Convert the lines of the records, from the line containing "kingdom: Animalia" up to and including the line containing "common name: Common chaffinch", into a numbered list, leaving out any blank lines.

# Start of Data extract

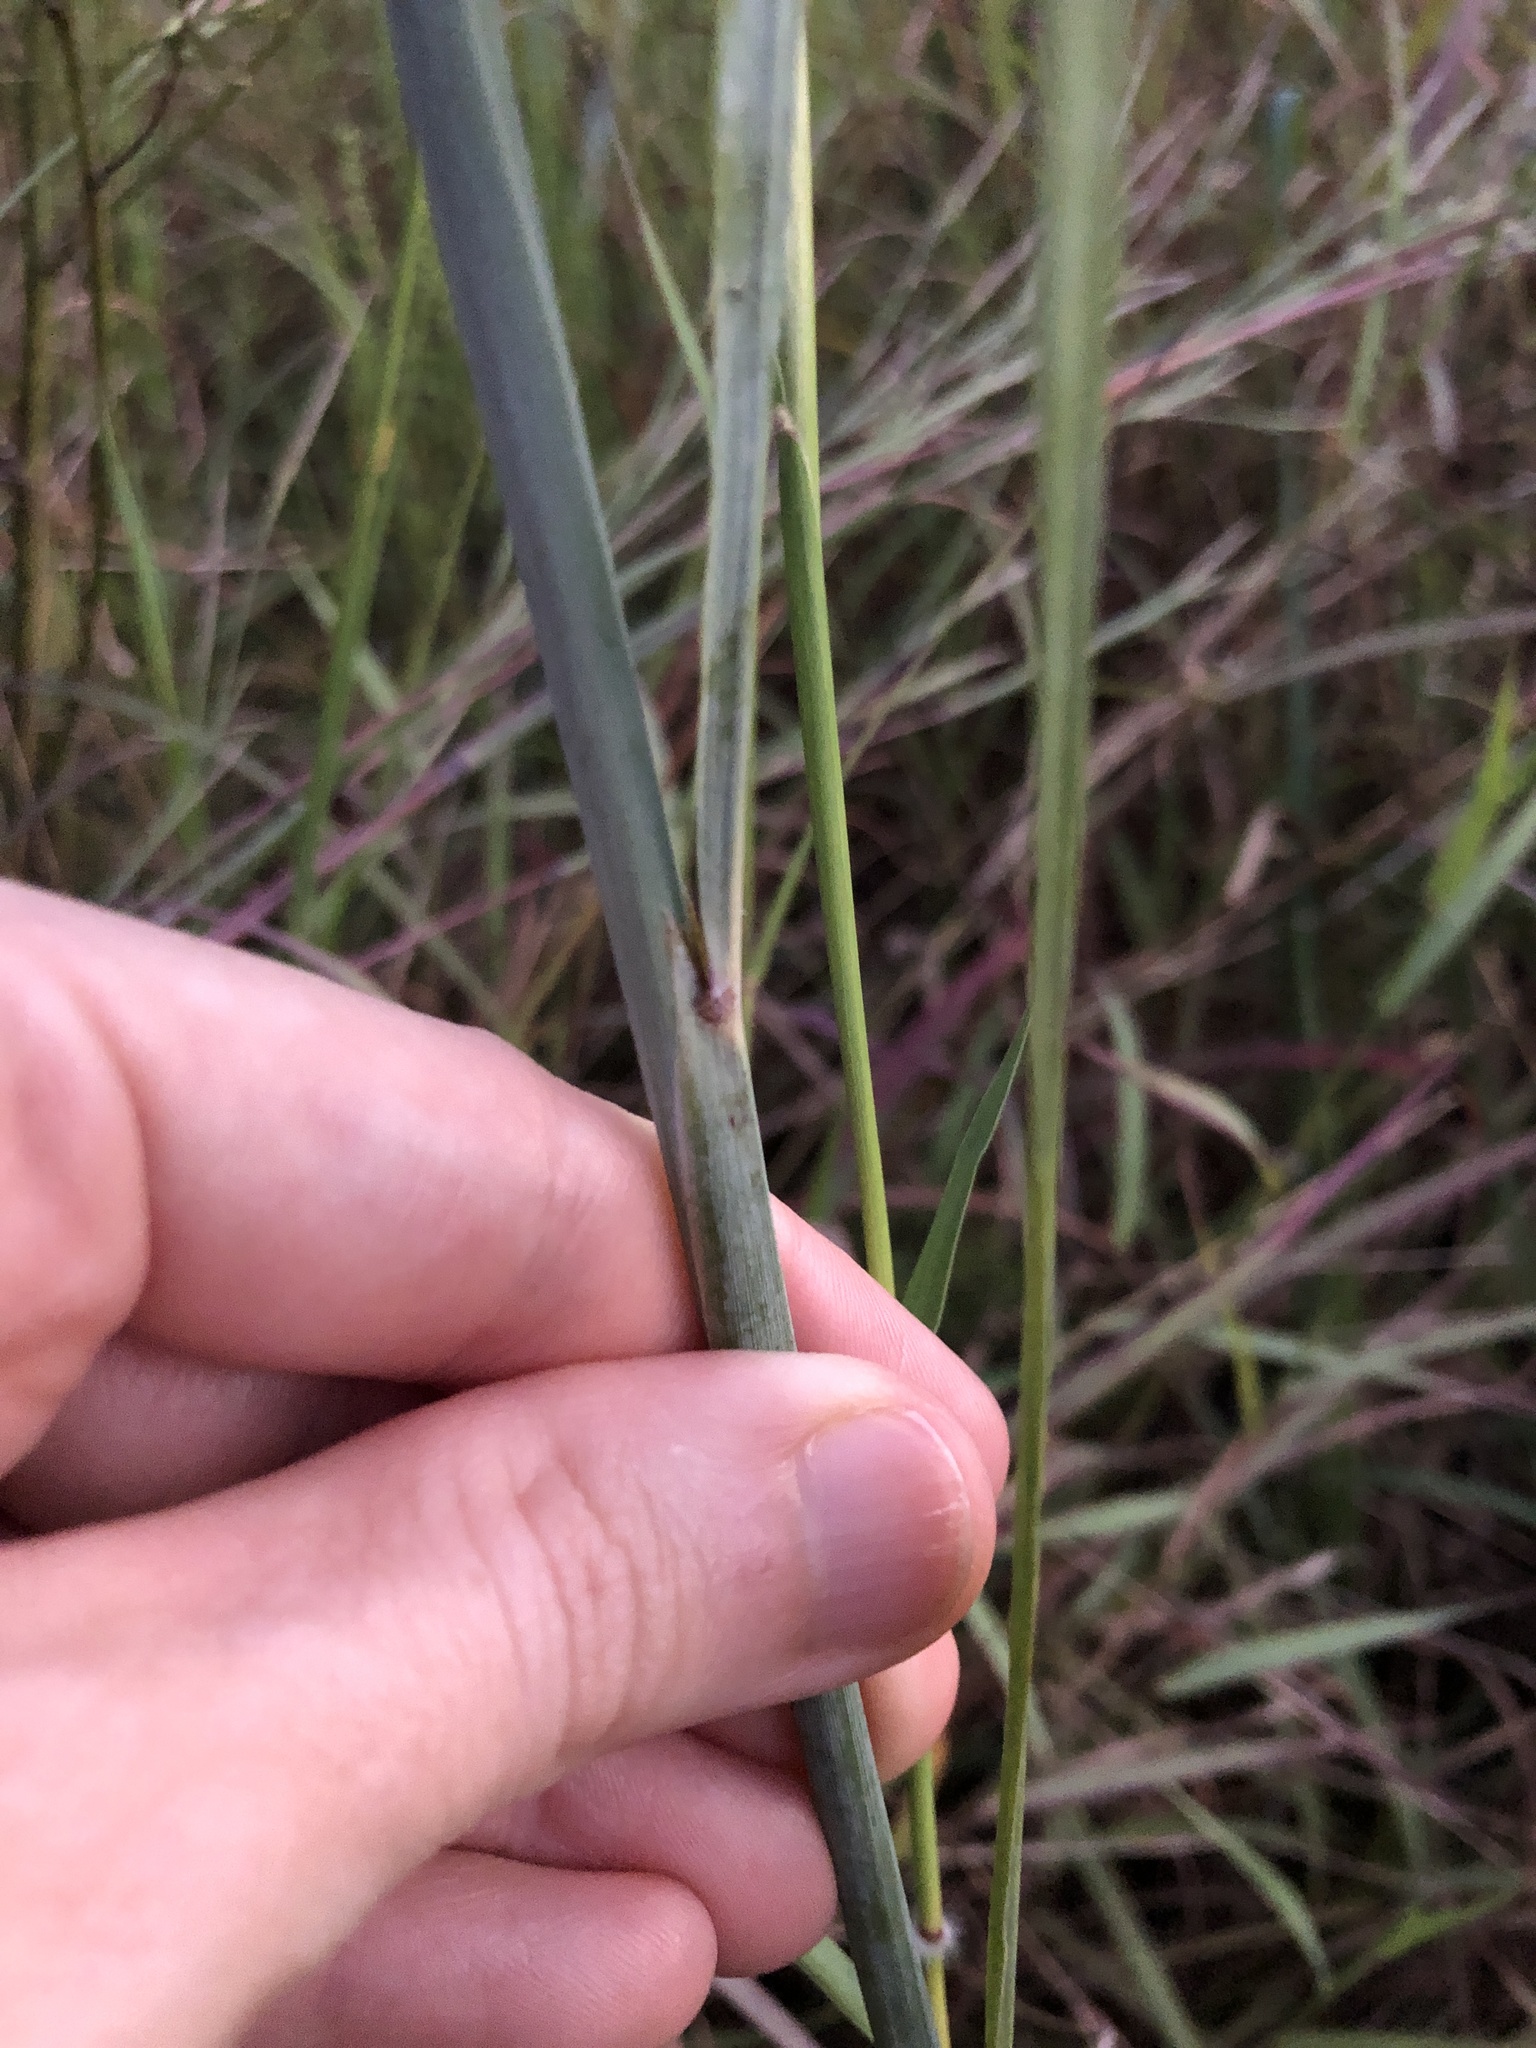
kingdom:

# End of Data extract
# Start of Data extract

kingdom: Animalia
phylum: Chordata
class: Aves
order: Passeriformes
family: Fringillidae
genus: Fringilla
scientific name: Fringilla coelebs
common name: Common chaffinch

# End of Data extract

■ Written response
1. kingdom: Animalia
2. phylum: Chordata
3. class: Aves
4. order: Passeriformes
5. family: Fringillidae
6. genus: Fringilla
7. scientific name: Fringilla coelebs
8. common name: Common chaffinch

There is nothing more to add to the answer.